— Вот и оставайся, как брат. А называть тебя будем Дьяком. Согласен?
— Дьяк, так Дьяк, ничего зазорного. Ведь не горшком назвали, чтоб сразу в печку.
И на это посмеялись, и на этом так и порешили.
Банда подобралась хорошая, с непривычной строгой дисциплиной, но без принудиловки. То есть, если хочешь, делай что прикажут, а не хочешь, то исполняй что велят. Словом, почти вольный человек без устава и царя в голове. Главное, на себя работаешь и хоть до старости не доживёшь, но погуляешь в расцвете лет на славу. И всяк твёрдо знал своё место. Кто выслеживал и наводил, кто нёс охрану, кто же побойчей, тот сбытом товара и казной заведовал, а прочая ударная сила кулаком да ножиком отъём излишек у богатого сословия вершила, как в городских стенах, так и за ними. Как же по вкусу пришлась такая бесшабашная жизнь Афанасию, как же такая вольница в голову шибанула после бурсацкой розги! Похлеще пенной браги либо бабьего подола.
— Погодь, — говаривал ему новый друг Сявка Резаный, — вот пообвыкнешь на шухере, пооботрёшься на пригляде, так и в дело возьмём. У нас как в семинарии: первогодок не сразу на клиросе воспоёт. Через полгода крещенье примешь гопником, тогда и кистень под полой укроешь, как равноправый.
— Долго ждать-то придётся…
— Ничего, у нас с этим строго. Если бы Егорша Перегуд испытательный срок каждому новичку не назначал, давно бы нас всех передавили как клопов. Атаман и сам обучение проходил ещё в церковно-приходской.

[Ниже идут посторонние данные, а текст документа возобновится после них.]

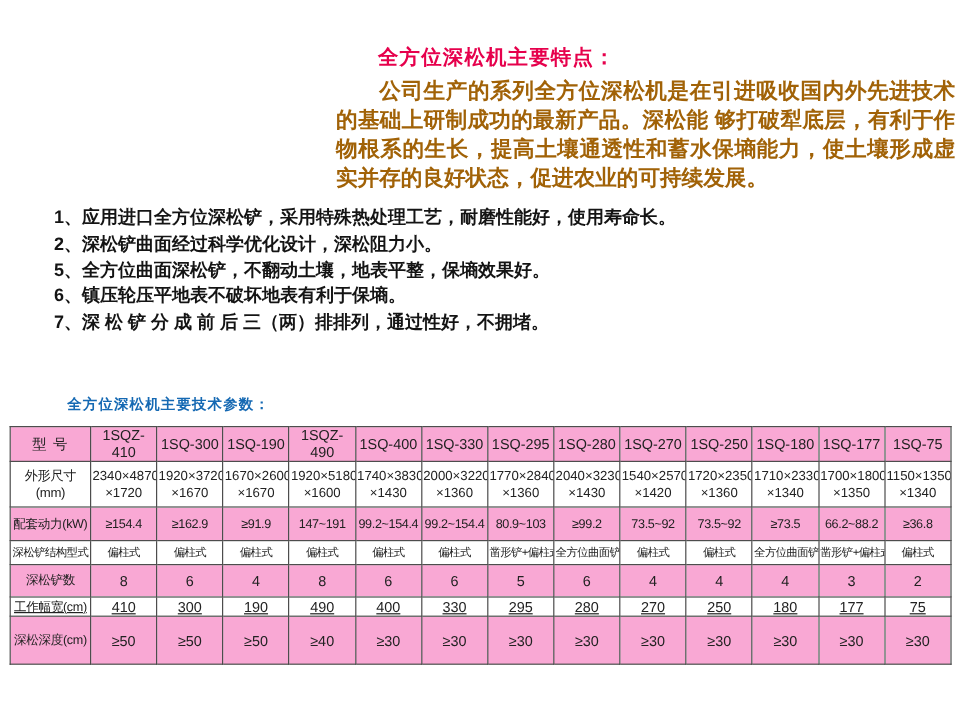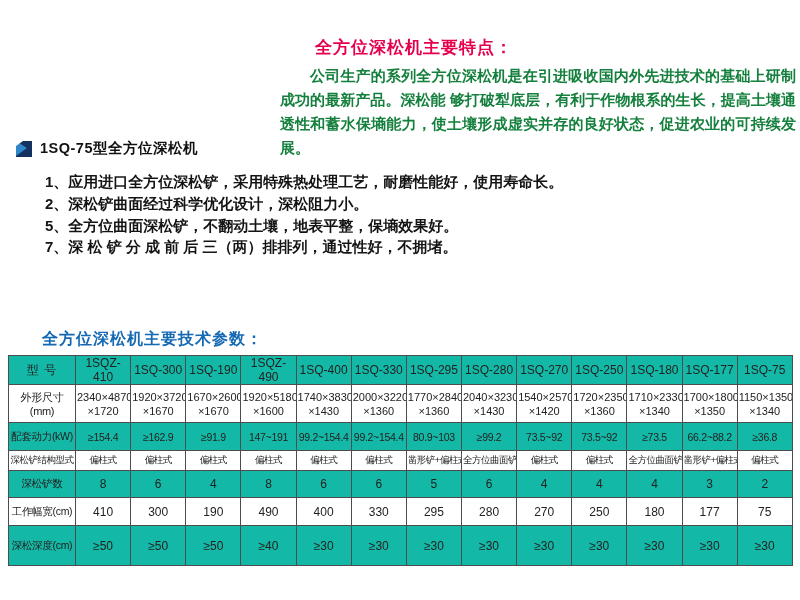"公司生产的系列全方位深松机是在引进吸收国内外先进技术的基础上研制成功的最新产品。" .intro { color: #15803d -> #a16207; font-size: 15px -> 18px }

— Ишь ты, — изумился новобранец, — да у вас тут все видать грамотные, если судите по классной ступени обучения.
— То-то, что нет, — заботливо возразил Сявка, — не до наук было. До Егория воровали, кто во что горазд. Это сейчас остепенились и живём по изустным понятиям. А так, народ вкруговую тёмный, во псалтырь не заглядываем, не то что в гербовую бумагу либо почтовый эстафет. Мы тебя на базаре давно приметили, как учёного бурсака из духовного училища. И если правда, что у тебя ума больше головы, то сладим. А с грамотой будем, всё лишний грош, если документ для доноса знатный или другой какой ябеды. Иная бумага, как говорит Перегуд, барыша принесёт много больше, чем чужая мещанская мошна.

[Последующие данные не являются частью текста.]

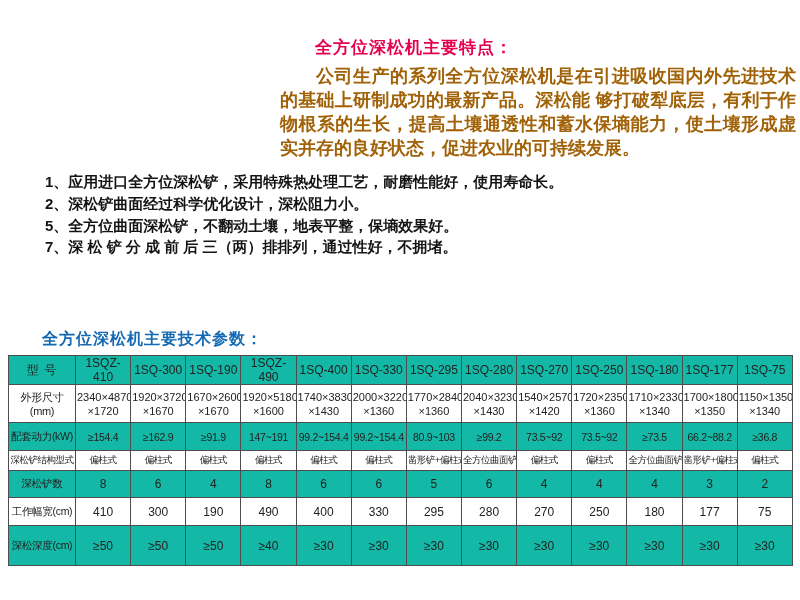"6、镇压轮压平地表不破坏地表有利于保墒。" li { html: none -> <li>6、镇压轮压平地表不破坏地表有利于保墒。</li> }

— Это верно говорит атаман, — согласился Афоня, припоминая бережное отношение отца к грамотам казённого назначения, — от бумаги учёному человеку доподлинно больший прок, чем от удавки или шильца в рукаве.
Вот так и понял вновь обращённый тать своё место в будущем жизненном укладе среди вольного народа. И эта новая планида не супротивна была его естеству, а наоборот сулило хмельное буйство молодечества напротив прежнего существования в пресной стати бурсака либо в тесной колее по пути отца-родителя. И тем более, что грех смертоубийства Афоне не высвечивал в силу допреж накопленной учёности и некого отроческого скудолетия. И ещё Афанасий узаконенно считал, утвердившись в справедливости своих выводов в торговых рядах городского базара, что отобрать лишнее, хотя бы и силой, у разжиревшего барышника или отъевшегося ростовщика, есть подвиг праведника и радетеля равноправного уклада домостроя. А если ещё и поделиться отобранным с сирым и нищим, то это вовсе святое и боголюбое дело.
И покатились без счёту весёлые и сытые деньки в новом дружеском кругу. Что раздевали подгулявших купчишек на ночь глядя, что потрошили чью либо лавку или амбар, то всё было Афоньке не в счёт и на с какого боку, пока он в карауле привыкал к новой работе. Но через полгода и самому пришлось в дело вступить. Правда, пока только кулаком по пьяной роже да ночным обыском у галантерейщика, но уже как равный среди товарищей, как первостатейный добытчик и кабацкий ухарь на разговенье после тяжких трудов. Так что к следующей весне Афанасий был уже не на последних ролях, уже и сам мог наставить вновь обращённого, ибо банда помалу крепла и ширилась, так что даже почти весь Киевский Подол к рукам прибрала. А как иначе городу силу показать? Хоть и муторную, но страх наводящую не понаслышке. Только числом и кулаком! Зато теперь по шинкам да корчмам признавать стали. Только зайдёшь сам-друг впятером или более, половой уже со всех ног с пивом да хлебным вином встречает и под руки на лавку усаживает. А всё потому, что не скупились молодцы звонкой копейкой и прислужника наделить и лихую бабёнку потешить, что завсегда возле злачного места крутится. Как раз о то время и Афонька не сплоховал, а враз в мужики записался. Да в такие ядрёные, что никакого отказа у длинноволосых не знал, а мужескую половину даже завидки брали.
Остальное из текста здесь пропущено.